> [TEXT TO READ]

Syria has long been a battleground for foreign powers

Just like the current situation today, foreign powers fought each other in Syria 83 years ago. This is the story of how the Allied Powers took on Nazi Germany far from the European battleground.

A British 2-pounder anti-tank gun in action in Syria, June 1941.
Courtesy of the Imperial War Museums
A British 2-pounder anti-tank gun in action in Syria, June 1941.

Syria has long been a battleground for foreign powers

French tanks fire on the British. Warplanes bomb Old Damascus. Foreign troops trade fire on the banks of the Euphrates. European flags are raised on balconies and in public squares ahead of ceasefire talks held in the total absence of any Syrian party.

At first glance, these scenes might seem to be from Syria's most recent war, but they are actually from 1941 when a mini-European war erupted in the country, proving history does repeat itself, just with different faces and objectives.

> [STORED RECORDS]
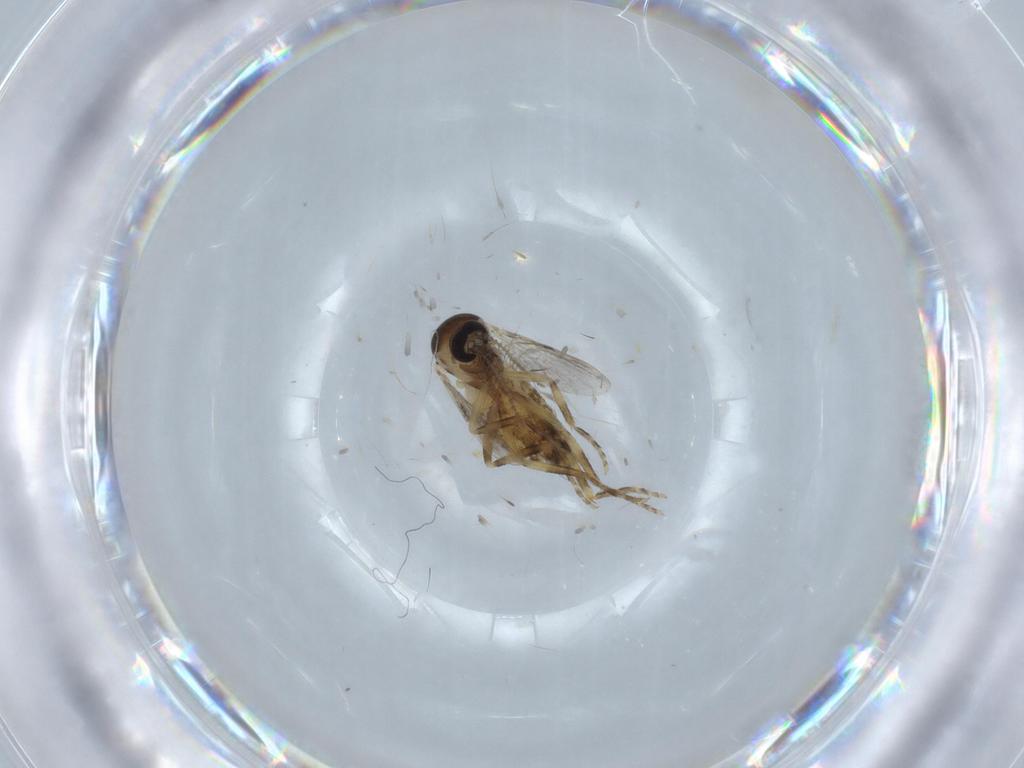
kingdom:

---

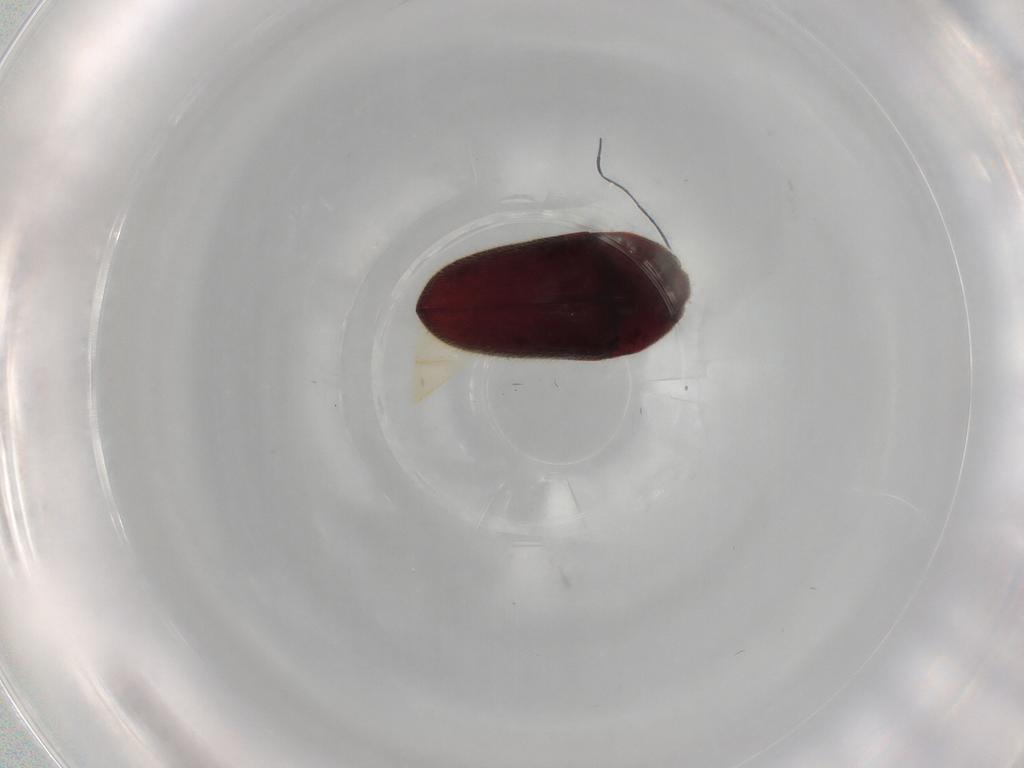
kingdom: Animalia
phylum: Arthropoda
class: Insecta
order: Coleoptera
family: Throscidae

* * *

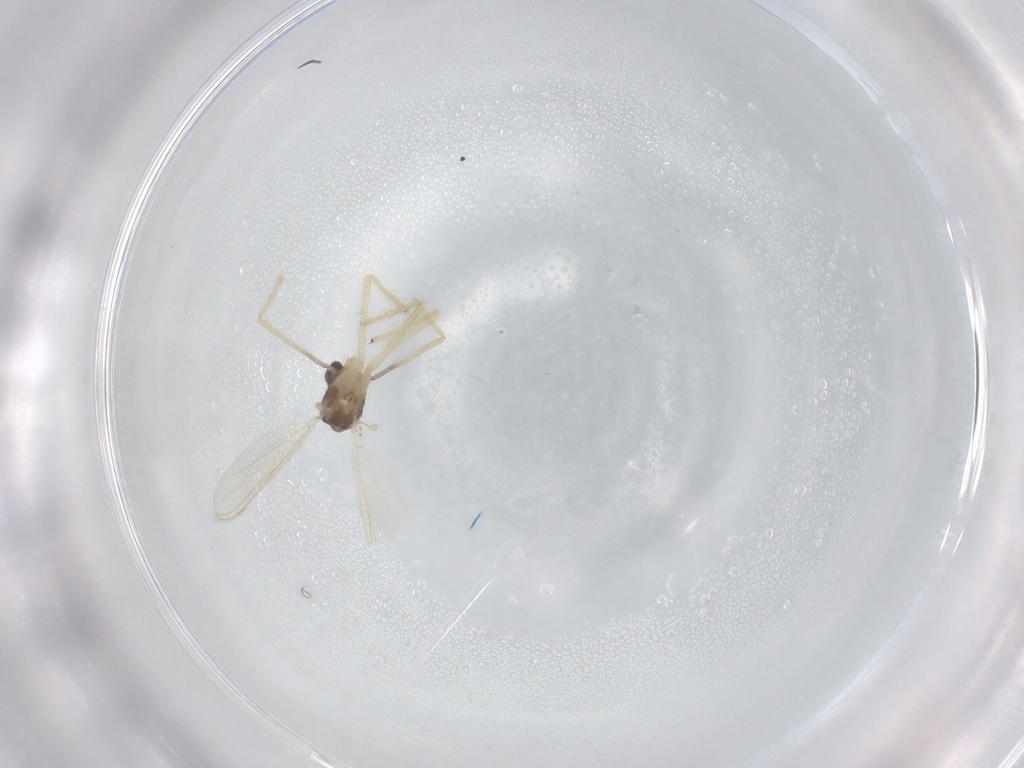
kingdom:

> [YOUR GOAL] Copy out the entire piece above about Syria as a battleground for foreign powers, word for word and from start to finish.

> [CORRECT RESPONSE]
Syria has long been a battleground for foreign powers

Just like the current situation today, foreign powers fought each other in Syria 83 years ago. This is the story of how the Allied Powers took on Nazi Germany far from the European battleground.

A British 2-pounder anti-tank gun in action in Syria, June 1941.
Courtesy of the Imperial War Museums
A British 2-pounder anti-tank gun in action in Syria, June 1941.

Syria has long been a battleground for foreign powers

French tanks fire on the British. Warplanes bomb Old Damascus. Foreign troops trade fire on the banks of the Euphrates. European flags are raised on balconies and in public squares ahead of ceasefire talks held in the total absence of any Syrian party.

At first glance, these scenes might seem to be from Syria's most recent war, but they are actually from 1941 when a mini-European war erupted in the country, proving history does repeat itself, just with different faces and objectives.